- Film poster
- Directed by: David F. Sandberg
- Written by: David F. Sandberg
- Produced by: David F. Sandberg
- Starring: Lotta Losten
- Cinematography: David F. Sandberg
- Edited by: David F. Sandberg
- Music by: David F. Sandberg
- Production company: Sandberg Company
- Release date: 30 December 2013;
- Running time: 3 minutes
- Country: Sweden
- Language: None (no dialogue)

= Lights Out (2013 film) =

Lights Out is a 2013 Swedish supernatural horror short film directed, written, produced, shot, and scored by David F. Sandberg and starring Sandberg's wife Lotta Losten. The film was released online on 30 December 2013 on both Vimeo and YouTube. The short film was the basis of an eponymous 2016 film adaptation, also directed by Sandberg.

== Plot ==
On a dark and rainy night, a woman (Lotta Losten) comes out of a room and turns off the hallway light, which causes a long-haired, humanlike silhouette to become visible at the other end of the hallway. Surprised, the woman turns the light back on and the silhouette vanishes. Switching the light off and on, she watches the silhouette appear and disappear, stopping when the silhouette suddenly moves so close it is inches away from her face. Gasping, she turns the light back on and tapes the switch in that position to prevent the silhouette from returning.

The woman goes to bed, leaving the lamp on her bedside table on and the door leading to the lit hallway ajar. She hears creaking sounds and looks towards the doorway. The hallway light starts flickering and eventually turns off. Scared, she hears footsteps approaching the bedroom and hides under the blanket. After a few seconds of silence, she peeks out. The door opens wider by itself, which terrifies the woman.

The lamp flickers. From under the blanket, the woman looks towards the power strip it is plugged in to. She nervously reaches out, locates the plug, and pushes it in more firmly. The flickering stops. The hallway light clicks back on and she sees it is on again and the door is only slightly ajar again. She is relieved, but unfortunately suddenly sees a monstrous humanoid with all-white eyes and an open mouth at her bedside table. The monster turns off the lamp, and the screen goes dark.

==Production==
The film had practically no budget as it involved only Sandberg and Losten. The film involved two lights and two rooms. In particular, he used a Blackmagic cinema camera with a Tokina 11-16 lens, a Zoom H4N with a Røde NTG1 microphone, a paper lantern from IKEA, a 375-watt photo bulb, a Chinese knockoff redhead light from eBay, a Manfrotto tripod, a homemade dolly with PVC pipe, a piece of shelving also from IKEA, and skate wheels.

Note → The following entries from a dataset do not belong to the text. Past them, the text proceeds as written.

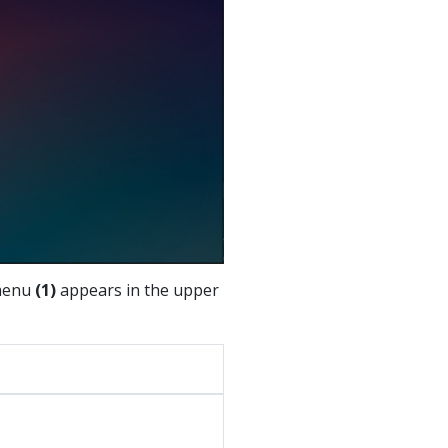
enu
(1)
appears in the upper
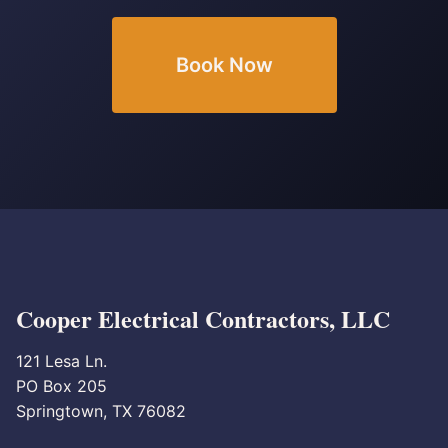
Book Now
Cooper Electrical Contractors, LLC
121 Lesa Ln.
PO Box 205
Springtown, TX 76082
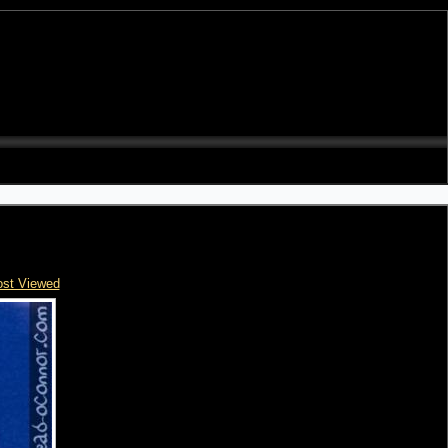
st Viewed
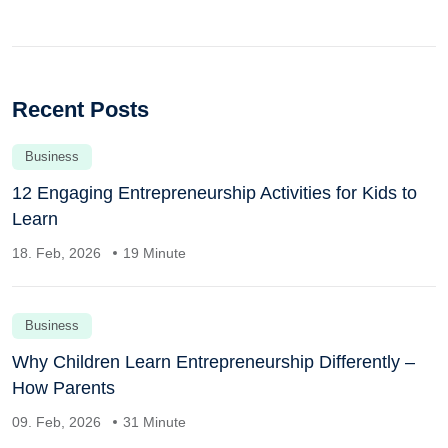
Recent Posts
Business
12 Engaging Entrepreneurship Activities for Kids to
Learn
18. Feb, 2026
19 Minute
Business
Why Children Learn Entrepreneurship Differently –
How Parents
09. Feb, 2026
31 Minute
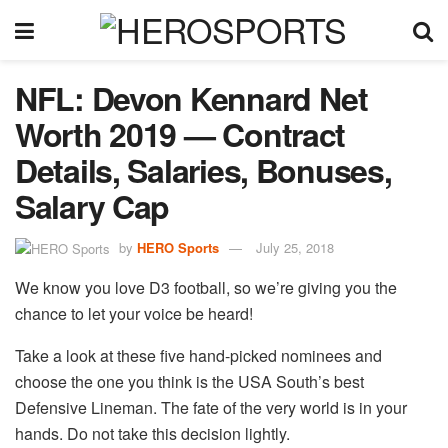
NFL: Devon Kennard Net
Worth 2019 — Contract
Details, Salaries, Bonuses,
Salary Cap
by
HERO Sports
July 25, 2018
We know you love D3 football, so we’re giving you the
chance to let your voice be heard!
Take a look at these five hand-picked nominees and
choose the one you think is the USA South’s best
Defensive Lineman. The fate of the very world is in your
hands. Do not take this decision lightly.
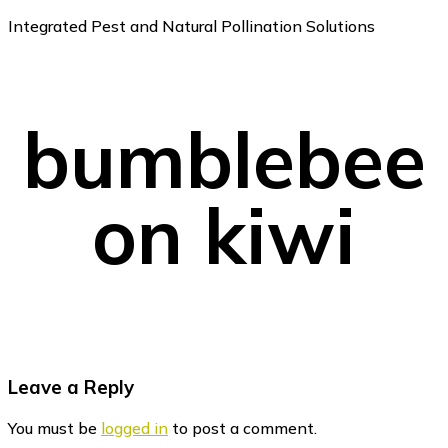
Integrated Pest and Natural Pollination Solutions
bumblebee
on kiwi
Reader
Leave a Reply
Interactions
You must be
logged in
to post a comment.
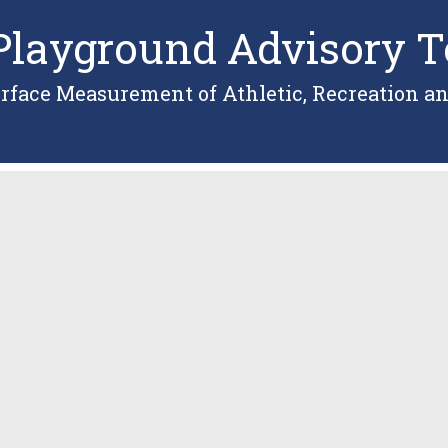
layground Advisory T
urface Measurement of Athletic, Recreation an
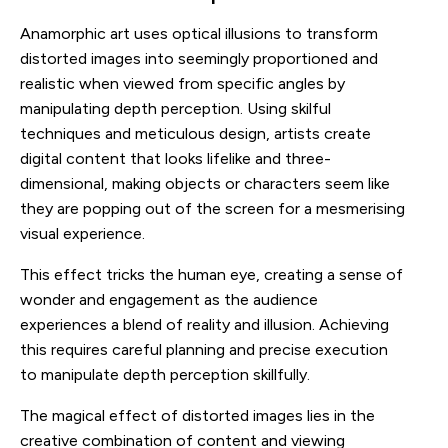
Anamorphic art uses optical illusions to transform
distorted images into seemingly proportioned and
realistic when viewed from specific angles by
manipulating depth perception. Using skilful
techniques and meticulous design, artists create
digital content that looks lifelike and three-
dimensional, making objects or characters seem like
they are popping out of the screen for a mesmerising
visual experience.
This effect tricks the human eye, creating a sense of
wonder and engagement as the audience
experiences a blend of reality and illusion. Achieving
this requires careful planning and precise execution
to manipulate depth perception skillfully.
The magical effect of distorted images lies in the
creative combination of content and viewing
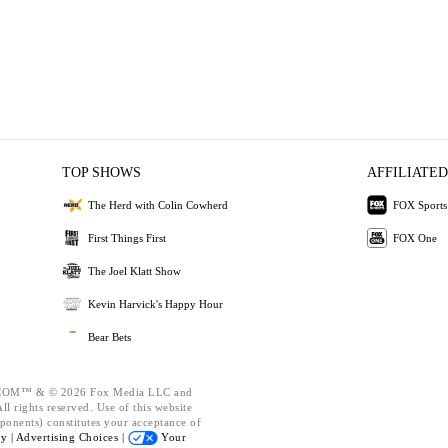
TOP SHOWS
AFFILIATED
The Herd with Colin Cowherd
FOX Sports
First Things First
FOX One
The Joel Klatt Show
Kevin Harvick's Happy Hour
Bear Bets
OM™ & © 2026 Fox Media LLC and
l rights reserved. Use of this website
ponents) constitutes your acceptance of
cy |
Advertising Choices |
Your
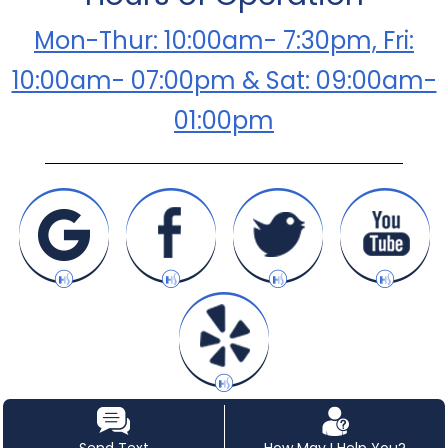
Mon-Thur: 10:00am- 7:30pm, Fri:
10:00am- 07:00pm & Sat: 09:00am-
01:00pm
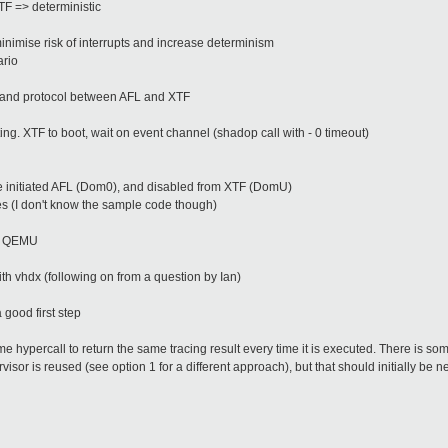
XTF => deterministic
minimise risk of interrupts and increase determinism
ario
op and protocol between AFL and XTF
ing. XTF to boot, wait on event channel (shadop call with - 0 timeout)
 initiated AFL (Dom0), and disabled from XTF (DomU)
es (I don't know the sample code though)
pf QEMU
h vhdx (following on from a question by Ian)
a good first step
me hypercall to return the same tracing result every time it is executed. There is s
isor is reused (see option 1 for a different approach), but that should initially be n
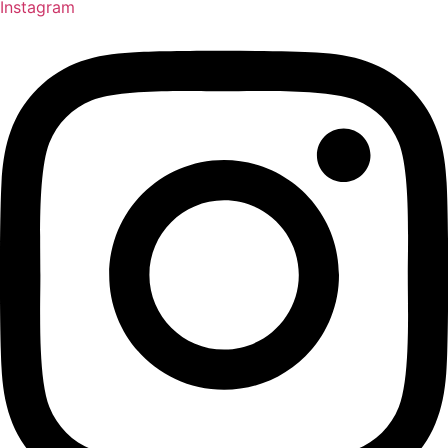
Instagram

The visual effects of having the ghost appear and disappear were mostly done by using a split-screen technique. In an interview with The A.V. Club about the 2016 feature-length adaptation, which used the same technique, Sandberg said, "Whenever she's in frame with another character, it's basically just a split screen. So you shoot it with her and without her. You turn the camera on with her, you turn it off and she walks off, and then you turn it on again. It's super simple, actually."

== Release and reception ==
The short film was first released for a film festival called the Bloody Cuts Horror Challenge, where it was a finalist and where Sandberg won Best Director. Some months later, the short film became popular online on Vimeo and YouTube, going from about 8,000 views to over 1 million and attracting Hollywood directors and producers. As of March 2026, the video has 18 million views on YouTube. The short received critical acclaim and won for Best Short at FANT Bilbao 2014, as well as Best Director in Who's There Film Challenge.